Extract provided:
__________________________________________________
| Date: | Tue, 2 Sep 2008 11:09:09 -0700 |
| Reply-To: | Jay Soule <jay.soule@GMAIL.COM> |
| Sender: | "SAS(r) Discussion" <SAS-L@LISTSERV.UGA.EDU> |
| From: | Jay Soule <jay.soule@GMAIL.COM> |
| Subject: | Re: Hash lookup not quicker than SQL inner join? |
| In-Reply-To: | <98634D42B37B2E4E96CF3A3BD3CD9AE60254E93F@EX1VS2.nyced.org> |
| Content-Type: | text/plain; charset=ISO-8859-1 |
On Tue, Sep 2, 2008 at 9:00 AM, Bucher Scott <SBucher@schools.nyc.gov> wrote:
> You could try the "PROC SQL _METHOD;" or "PROC SQL _TREE;" options to
> get more details on how SQL is actually performing the joins. In some
> cases, SQL actually performs a hash join. I believe there are one or two
> conference papers on this topic and the aforementioned options.
Right - if the note in the SAS log after the SQL step shows that the
method used was "sqlxjhsh" then SAS used a hash join.
- Jay Soule
> Sander Burggraaff
> Sent: Tuesday, September 02, 2008 11:42 AM
> To: SAS-L@LISTSERV.UGA.EDU
> Subject: Hash lookup not quicker than SQL inner join?
>
> I always assumed that a hash lookup would be a quicker way to join two
> tables than a SQL join. But I recently did some testing and the
> results were not what I expected.
>
> Let's say we have two tables: Table_1 and Table_2. These two tables
> have 4 variables in common: B, C, D and E. B is a character variable
> with a length of 20 and the other 3 are all numeric with a length of
> 8. Table_1 also has a variable called A1 and Table_2 has a variable
> called A2.
>
> Of course the variables B, C, D and E in both tables are keys we want
> to join the tables on. The result table will hold the variables A1 and
> A2.
>
> Table_1 holds the same variables as Table_2. At first we tried
> 25.000.000 observations but we ran out of memory when using the Hash
> lookup. Apparently the 1.6Gb memory available was not enough to store
> the hash table in. So we lowered the amount of observations to
> 20.000.000.
>
> To our surprise the inner join performed just as quickly as the hash
> lookup. I expected SAS to start sorting when using the inner join but
> apparently it doesn't. During some tests it even looked like the inner
> join was quicker than the hash lookup.
>
> Can anyone explain why the inner join is just as quick? No sorting?
> Why?
>
> I searched this discussion group but couldn't find any postings about
> it. Have older posts been deleted?
>
|
__________________________________________________
Dataset content:
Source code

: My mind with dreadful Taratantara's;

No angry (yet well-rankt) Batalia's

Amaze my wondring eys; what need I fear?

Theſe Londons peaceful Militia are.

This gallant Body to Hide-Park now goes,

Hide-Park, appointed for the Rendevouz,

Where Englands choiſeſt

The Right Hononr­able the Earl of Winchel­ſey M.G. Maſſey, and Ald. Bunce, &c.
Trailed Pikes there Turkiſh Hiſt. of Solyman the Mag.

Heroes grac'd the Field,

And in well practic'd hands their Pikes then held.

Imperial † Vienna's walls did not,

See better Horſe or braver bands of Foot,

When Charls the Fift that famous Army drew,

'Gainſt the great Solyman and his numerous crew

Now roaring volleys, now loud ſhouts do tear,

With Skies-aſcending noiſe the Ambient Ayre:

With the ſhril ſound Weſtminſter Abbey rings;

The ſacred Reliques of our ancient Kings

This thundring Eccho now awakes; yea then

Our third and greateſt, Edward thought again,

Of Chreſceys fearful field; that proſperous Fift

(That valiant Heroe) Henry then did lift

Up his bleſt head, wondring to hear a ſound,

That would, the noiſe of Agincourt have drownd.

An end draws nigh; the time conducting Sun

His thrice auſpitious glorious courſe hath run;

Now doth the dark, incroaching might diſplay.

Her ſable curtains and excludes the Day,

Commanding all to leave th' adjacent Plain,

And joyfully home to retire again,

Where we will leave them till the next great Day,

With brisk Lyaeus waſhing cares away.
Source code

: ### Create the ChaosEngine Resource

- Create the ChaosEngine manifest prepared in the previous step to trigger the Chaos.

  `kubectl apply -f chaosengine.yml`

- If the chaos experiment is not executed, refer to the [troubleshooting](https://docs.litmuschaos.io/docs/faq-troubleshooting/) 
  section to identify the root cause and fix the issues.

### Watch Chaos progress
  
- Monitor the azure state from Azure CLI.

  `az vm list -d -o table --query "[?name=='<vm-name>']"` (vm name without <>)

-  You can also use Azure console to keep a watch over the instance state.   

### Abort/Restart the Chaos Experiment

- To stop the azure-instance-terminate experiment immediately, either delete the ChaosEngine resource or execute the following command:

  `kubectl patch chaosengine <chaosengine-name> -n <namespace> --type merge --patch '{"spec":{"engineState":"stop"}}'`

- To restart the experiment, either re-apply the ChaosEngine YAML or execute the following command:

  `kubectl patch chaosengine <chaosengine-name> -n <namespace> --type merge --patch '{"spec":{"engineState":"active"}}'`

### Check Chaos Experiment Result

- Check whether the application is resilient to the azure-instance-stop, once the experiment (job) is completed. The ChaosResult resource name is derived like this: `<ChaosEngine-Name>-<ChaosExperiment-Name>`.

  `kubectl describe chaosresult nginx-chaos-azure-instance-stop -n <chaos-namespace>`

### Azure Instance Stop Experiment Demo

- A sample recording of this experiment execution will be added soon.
__________________________________________________
What is required: Return the portion of the hash lookup thread between "- Jay Soule" and "what I expected.", inclusive, with no changes. The records were taken from a source other than the text.

Output of the exercise:
- Jay Soule
> Sander Burggraaff
> Sent: Tuesday, September 02, 2008 11:42 AM
> To: SAS-L@LISTSERV.UGA.EDU
> Subject: Hash lookup not quicker than SQL inner join?
>
> I always assumed that a hash lookup would be a quicker way to join two
> tables than a SQL join. But I recently did some testing and the
> results were not what I expected.